At the end of 2014 O’Reilly published a Data Science Salary Survey report. Two areas of the report that caught my attention not because of the Salary side, but because of the other data collected and the trends it shows.
The first of these is the popularity of Tools that help enable Data Scientists. R and Excel seem to be on a par which is interesting to see as R is typically seen as being more powerful than Excel (I’m sure there is a bigger debate around that but wont get into it here!) , although Excel is more graphically pleasing to the user in manipulation of the data. However the data does not show where someone is using both or has a preference between one and the other.
The respondents fall into several roles, which is most probably the swing between a Windows and Linux type environment and the tools used:
- Analyst – includes coding
- Software developer
- Technical lead
- Product developer
- Non-coding Analyst
- Database administrator
- UI/UX developer
Interesting that there is no one single role for a Data Scientist listed in the roles.
The report also shows the use of amount of cloud computing that is used by Data Scientists that responded to the survey. Approx a third still not moving to cloud, however two thirds are using it or experimenting with it in some way.

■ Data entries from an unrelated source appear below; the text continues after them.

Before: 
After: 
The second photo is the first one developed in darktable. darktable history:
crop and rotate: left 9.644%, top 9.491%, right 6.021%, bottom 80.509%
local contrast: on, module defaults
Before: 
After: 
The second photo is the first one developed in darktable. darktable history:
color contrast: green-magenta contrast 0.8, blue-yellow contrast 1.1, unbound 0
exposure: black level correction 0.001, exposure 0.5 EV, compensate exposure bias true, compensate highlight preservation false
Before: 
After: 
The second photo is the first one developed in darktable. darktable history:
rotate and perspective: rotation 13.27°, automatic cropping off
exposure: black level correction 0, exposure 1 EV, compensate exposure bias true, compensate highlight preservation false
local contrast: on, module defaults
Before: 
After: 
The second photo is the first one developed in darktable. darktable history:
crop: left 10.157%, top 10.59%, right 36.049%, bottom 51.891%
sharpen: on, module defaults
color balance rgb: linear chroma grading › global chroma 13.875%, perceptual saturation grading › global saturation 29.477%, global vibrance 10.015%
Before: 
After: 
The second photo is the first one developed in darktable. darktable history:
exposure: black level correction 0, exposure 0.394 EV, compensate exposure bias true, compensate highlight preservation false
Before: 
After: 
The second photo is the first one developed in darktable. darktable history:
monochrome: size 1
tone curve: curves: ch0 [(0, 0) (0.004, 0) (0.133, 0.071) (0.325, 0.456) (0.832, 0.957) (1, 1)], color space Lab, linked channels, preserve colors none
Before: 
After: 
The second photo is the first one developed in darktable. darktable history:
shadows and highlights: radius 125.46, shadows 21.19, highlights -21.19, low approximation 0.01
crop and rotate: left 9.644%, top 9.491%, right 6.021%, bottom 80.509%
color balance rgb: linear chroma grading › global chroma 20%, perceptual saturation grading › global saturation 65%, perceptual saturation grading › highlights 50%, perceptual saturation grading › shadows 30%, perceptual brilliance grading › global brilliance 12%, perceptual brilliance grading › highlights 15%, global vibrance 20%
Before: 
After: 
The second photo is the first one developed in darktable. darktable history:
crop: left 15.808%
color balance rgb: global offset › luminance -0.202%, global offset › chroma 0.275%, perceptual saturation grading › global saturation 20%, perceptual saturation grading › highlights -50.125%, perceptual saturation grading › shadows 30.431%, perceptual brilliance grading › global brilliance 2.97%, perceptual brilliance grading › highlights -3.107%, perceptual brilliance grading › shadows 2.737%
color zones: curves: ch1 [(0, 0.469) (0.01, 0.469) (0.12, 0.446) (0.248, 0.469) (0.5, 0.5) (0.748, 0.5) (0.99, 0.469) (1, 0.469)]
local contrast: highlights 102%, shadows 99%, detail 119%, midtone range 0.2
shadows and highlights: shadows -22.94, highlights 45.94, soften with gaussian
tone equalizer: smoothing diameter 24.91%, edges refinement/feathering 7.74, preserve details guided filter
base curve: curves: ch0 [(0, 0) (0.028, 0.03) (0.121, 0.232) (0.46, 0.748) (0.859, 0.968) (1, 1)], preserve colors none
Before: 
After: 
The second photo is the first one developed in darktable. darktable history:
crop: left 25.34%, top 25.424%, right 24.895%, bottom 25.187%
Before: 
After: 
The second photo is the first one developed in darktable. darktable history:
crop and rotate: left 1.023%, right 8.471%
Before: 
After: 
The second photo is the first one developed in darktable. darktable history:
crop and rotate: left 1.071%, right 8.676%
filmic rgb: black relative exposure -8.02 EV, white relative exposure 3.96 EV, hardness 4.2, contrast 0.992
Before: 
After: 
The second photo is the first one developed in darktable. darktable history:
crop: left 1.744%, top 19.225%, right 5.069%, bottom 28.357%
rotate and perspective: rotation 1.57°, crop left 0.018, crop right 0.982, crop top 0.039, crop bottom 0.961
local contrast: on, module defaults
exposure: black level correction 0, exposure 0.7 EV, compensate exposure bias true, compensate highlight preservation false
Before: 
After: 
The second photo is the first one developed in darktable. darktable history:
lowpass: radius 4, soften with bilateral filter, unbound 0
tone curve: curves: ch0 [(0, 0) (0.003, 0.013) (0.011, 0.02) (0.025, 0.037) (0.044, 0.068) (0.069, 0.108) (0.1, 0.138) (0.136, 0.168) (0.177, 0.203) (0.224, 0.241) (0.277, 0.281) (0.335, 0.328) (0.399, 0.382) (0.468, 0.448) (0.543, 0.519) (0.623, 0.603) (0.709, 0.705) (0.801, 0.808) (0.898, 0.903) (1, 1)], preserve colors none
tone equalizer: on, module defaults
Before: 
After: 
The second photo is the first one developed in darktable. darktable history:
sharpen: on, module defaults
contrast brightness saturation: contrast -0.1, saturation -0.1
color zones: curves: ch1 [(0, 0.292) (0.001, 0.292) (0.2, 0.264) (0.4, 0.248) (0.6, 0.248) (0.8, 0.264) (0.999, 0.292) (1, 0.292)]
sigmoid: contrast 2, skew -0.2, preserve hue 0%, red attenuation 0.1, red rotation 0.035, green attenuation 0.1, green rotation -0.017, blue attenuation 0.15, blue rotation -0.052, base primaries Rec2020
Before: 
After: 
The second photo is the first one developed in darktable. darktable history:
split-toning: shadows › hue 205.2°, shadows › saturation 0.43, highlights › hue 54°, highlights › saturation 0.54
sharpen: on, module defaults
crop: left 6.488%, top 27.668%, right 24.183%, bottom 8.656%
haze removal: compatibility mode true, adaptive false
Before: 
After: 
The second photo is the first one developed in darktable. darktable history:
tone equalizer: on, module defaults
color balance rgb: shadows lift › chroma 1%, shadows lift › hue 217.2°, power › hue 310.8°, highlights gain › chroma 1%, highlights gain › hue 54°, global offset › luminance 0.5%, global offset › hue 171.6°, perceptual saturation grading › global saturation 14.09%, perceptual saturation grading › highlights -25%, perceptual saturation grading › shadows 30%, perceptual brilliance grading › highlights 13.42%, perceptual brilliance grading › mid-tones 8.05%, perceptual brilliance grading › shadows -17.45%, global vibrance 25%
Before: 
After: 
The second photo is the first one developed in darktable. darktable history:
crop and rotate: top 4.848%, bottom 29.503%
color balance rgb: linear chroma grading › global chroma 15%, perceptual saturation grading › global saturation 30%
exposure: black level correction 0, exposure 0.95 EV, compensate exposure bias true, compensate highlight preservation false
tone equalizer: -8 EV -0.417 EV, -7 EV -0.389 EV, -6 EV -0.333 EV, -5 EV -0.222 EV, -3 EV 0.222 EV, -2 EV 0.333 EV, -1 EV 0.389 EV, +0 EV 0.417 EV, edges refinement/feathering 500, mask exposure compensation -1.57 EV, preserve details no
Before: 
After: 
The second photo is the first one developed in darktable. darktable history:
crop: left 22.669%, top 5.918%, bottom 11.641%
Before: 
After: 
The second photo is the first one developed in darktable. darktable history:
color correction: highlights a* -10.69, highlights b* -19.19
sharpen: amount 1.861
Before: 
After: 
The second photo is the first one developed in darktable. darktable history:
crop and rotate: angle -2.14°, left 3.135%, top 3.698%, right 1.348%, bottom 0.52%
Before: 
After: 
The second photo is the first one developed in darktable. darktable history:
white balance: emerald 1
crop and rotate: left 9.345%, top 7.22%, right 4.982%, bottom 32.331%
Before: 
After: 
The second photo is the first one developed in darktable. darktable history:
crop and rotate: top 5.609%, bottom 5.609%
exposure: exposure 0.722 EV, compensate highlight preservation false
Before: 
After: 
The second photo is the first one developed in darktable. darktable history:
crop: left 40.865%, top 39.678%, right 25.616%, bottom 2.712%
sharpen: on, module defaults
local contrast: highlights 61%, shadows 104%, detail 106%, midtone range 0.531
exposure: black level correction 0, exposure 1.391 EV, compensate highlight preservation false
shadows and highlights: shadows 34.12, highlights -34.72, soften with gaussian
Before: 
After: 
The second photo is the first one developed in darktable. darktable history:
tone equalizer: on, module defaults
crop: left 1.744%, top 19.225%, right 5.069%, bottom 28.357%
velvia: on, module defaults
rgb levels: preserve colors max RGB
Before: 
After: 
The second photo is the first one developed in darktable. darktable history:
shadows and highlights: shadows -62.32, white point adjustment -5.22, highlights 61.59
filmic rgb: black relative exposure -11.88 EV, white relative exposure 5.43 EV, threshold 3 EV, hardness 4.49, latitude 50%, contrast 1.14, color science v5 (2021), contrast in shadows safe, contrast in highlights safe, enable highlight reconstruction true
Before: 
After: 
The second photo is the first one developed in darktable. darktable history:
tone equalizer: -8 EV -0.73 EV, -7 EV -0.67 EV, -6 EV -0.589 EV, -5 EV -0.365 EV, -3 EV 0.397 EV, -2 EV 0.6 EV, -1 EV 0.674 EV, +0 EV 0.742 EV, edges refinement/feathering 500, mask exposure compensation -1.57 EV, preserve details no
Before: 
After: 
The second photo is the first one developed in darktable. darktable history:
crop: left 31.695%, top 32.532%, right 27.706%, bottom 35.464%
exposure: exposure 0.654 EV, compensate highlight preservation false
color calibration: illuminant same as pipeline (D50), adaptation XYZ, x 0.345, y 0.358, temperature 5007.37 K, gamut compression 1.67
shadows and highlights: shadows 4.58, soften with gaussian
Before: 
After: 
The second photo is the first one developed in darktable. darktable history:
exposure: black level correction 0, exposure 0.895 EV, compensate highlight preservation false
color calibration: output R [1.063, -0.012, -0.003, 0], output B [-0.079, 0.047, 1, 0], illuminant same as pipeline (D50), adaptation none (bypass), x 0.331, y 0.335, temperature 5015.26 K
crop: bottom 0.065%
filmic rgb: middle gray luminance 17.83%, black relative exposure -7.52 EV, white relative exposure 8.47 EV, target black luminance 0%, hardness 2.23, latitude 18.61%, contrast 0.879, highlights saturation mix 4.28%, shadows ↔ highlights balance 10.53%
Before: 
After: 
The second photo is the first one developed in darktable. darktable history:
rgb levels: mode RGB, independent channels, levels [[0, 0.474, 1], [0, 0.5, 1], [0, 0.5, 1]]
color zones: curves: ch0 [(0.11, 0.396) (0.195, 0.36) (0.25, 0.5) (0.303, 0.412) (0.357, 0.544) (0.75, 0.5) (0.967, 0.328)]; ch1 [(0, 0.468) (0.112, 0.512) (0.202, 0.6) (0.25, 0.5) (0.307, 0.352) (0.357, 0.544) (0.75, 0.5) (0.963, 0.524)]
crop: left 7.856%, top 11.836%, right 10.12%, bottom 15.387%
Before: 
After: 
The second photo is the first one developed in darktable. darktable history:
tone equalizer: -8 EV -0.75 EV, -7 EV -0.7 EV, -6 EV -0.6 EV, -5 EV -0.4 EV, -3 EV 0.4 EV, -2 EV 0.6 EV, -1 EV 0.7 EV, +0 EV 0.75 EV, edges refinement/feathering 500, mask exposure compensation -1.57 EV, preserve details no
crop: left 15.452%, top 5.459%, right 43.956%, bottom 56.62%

As the common tools are now being altered for the cloud, such as R cluster computing which is now available, there will be more shift to a cloud experience for data manipulation. The one thing that lets R down is the use of memory to hold and load data. The bigger the data set the more memory you need. This may change over time as a limitation and R Cluster is one way around this.
Of course this is only a report based on a number of respondents showing a sample of what is being carried out in the field of Data Science. The trends may be different if run with a bigger data set and different roles responded.